**EXCERPTED DATA**
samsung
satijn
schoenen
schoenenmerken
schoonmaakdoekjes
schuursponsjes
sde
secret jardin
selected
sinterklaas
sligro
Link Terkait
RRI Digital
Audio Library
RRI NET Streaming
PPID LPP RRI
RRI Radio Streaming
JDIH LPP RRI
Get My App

==

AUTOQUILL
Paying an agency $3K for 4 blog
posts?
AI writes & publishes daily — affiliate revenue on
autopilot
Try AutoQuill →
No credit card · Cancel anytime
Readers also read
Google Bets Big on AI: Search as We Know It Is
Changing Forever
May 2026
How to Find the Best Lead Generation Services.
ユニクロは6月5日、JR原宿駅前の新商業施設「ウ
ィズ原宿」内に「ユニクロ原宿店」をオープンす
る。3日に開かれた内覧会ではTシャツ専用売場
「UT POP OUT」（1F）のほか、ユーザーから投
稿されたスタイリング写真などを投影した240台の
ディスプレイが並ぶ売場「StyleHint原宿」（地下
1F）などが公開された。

**WORK ITEM**
Each line of the data that holds the word "Streaming" should be copied.

**TASK RESPONSE**
RRI NET Streaming
RRI Radio Streaming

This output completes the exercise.